------ Texte à lire

Téléphone

 

 

 

 

 

 

 

Un coup de téléphone suffît pour anéantir l’âme d’une journée.

 

 

 

La parole téléphonique est obligatoirement éternelle du fait qu’elle est produite en tant que pure pensée. La parole téléphonique n’apparaît jamais jouée, jonglée, raturée par la présence de la chair. La parole téléphonique subsiste en tant que diktat spectral, sentence mortifère, condamnation diffusée à travers le néant d’anonymat du son. Au téléphone, même les plaisanteries sont des verdicts.

 

 

 

Les voix spectrales du téléphone sont des virus de pureté. Les voix spectrales du téléphone subsistent plus longtemps dans le cerveau que les voix incarnées. Les voix du téléphone sont éternelles et effaçables. Les voix incarnées apparaissent mortelles et invulnérables.

 

 

 

Recevoir un coup de téléphone est avoir la preuve de son identité sans posséder la certitude de son existence. Recevoir un coup de téléphone est le fait d’être simultanément prié en tant que Dieu et hanté à travers le doute que ce qui alors nous prie n’est rien d’autre que la distraction d’ubiquité du néant. C’est la raison pour laquelle le réseau téléphonique est l’annonciation de l’enfer.

------------

Explorer le contenu:
- 1) D'après le texte sur le téléphone, de quoi le réseau téléphonique est-il l'annonciation ?
- 2) Poursuivez le texte sur le téléphone à partir de sa dernière phrase.
Vous n'aurez pas besoin des items placés plus loin.

------ Contenu fourni

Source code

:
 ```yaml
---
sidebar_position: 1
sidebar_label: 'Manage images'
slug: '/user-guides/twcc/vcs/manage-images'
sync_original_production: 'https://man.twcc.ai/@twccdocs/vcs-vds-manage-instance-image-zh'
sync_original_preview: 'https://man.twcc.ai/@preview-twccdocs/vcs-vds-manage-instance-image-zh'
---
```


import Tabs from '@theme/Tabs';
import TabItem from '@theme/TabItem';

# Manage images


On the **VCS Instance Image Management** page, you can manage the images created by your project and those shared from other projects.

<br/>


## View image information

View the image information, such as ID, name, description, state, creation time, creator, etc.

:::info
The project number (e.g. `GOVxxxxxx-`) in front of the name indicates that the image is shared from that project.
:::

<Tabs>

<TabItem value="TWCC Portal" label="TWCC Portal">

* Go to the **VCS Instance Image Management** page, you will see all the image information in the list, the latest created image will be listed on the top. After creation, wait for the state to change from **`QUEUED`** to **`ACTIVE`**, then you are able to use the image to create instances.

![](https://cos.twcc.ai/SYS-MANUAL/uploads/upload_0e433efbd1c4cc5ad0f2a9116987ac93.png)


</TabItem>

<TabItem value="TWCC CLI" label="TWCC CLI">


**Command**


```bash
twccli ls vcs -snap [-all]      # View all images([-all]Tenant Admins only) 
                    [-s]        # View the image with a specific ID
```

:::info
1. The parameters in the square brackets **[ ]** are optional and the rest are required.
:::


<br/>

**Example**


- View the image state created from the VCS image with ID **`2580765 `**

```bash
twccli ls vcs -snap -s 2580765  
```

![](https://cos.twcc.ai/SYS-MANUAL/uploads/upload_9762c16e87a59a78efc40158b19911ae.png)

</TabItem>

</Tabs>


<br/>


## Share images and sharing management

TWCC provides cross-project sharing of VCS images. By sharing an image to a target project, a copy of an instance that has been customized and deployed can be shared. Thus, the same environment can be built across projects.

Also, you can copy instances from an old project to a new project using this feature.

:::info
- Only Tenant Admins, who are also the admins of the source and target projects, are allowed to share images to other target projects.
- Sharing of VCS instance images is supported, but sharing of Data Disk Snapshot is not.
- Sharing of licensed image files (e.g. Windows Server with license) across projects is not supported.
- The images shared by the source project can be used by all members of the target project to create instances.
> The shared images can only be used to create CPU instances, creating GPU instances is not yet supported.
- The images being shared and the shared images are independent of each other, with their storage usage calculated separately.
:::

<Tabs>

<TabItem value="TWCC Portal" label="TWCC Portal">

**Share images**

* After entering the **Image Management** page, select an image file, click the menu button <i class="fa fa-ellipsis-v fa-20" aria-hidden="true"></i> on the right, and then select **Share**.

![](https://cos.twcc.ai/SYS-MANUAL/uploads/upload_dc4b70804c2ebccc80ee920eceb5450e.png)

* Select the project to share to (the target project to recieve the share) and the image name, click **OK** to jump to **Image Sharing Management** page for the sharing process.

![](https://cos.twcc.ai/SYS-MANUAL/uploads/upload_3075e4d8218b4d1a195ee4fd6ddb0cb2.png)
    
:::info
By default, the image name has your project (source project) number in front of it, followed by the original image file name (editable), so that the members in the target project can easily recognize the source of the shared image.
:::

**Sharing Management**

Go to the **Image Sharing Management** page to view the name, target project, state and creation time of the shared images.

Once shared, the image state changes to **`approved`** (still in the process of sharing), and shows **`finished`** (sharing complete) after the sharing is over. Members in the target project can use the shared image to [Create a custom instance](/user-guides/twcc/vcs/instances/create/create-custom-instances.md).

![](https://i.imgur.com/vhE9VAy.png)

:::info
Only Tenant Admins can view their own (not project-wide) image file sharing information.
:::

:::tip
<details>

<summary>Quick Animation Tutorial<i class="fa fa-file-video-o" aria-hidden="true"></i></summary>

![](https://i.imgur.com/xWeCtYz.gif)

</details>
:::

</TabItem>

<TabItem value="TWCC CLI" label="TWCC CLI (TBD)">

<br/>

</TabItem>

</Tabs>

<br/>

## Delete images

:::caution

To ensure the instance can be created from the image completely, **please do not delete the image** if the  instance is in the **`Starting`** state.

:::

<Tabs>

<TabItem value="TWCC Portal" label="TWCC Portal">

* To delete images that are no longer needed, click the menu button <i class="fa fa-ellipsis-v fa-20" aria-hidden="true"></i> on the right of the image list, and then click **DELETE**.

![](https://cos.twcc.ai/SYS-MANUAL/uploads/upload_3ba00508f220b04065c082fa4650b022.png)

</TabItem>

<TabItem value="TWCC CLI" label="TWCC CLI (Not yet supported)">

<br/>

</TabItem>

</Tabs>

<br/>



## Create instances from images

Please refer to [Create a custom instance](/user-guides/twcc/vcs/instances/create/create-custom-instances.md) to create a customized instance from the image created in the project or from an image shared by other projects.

------------

Réponses numérotées:
- 1) Le réseau téléphonique est l'annonciation de l'enfer.

- 2)
 

 

 

Au centre de l’enfer, la pourriture reçoit à l’infini des coups de téléphone qui lui interdisent de jouir en paix de sa décomposition. Elle est obligée d’écouter à chaque seconde ce que des interlocuteurs anonymes lui demandent et il ne lui est jamais donné aucune chance de répondre.

 

 

 

Les organes de la virginité communiquent entre eux à travers le téléphone.

 

 

 

 

 

Le bruit des moteurs interdit l’apparition de l’âme.

 

 

 

Le bruit n’est pas le chaos. Le bruit ignore l’équilibre et le déséquilibre. Le bruit est l’obligation d’angoisse oblique de croire en la raison.

 

 

 

Le mot d’ordre du bruit prie le tribunal de morts de l’horizon.

 

 

 

Le bruit est le son d’insomnie de l’ignorance de Dieu.

 

 

 

Le bruit de l’électricité anéantit le timbre de la voix du silence. Le bruit de l’électricité anéantit la respiration de translucidité du sang.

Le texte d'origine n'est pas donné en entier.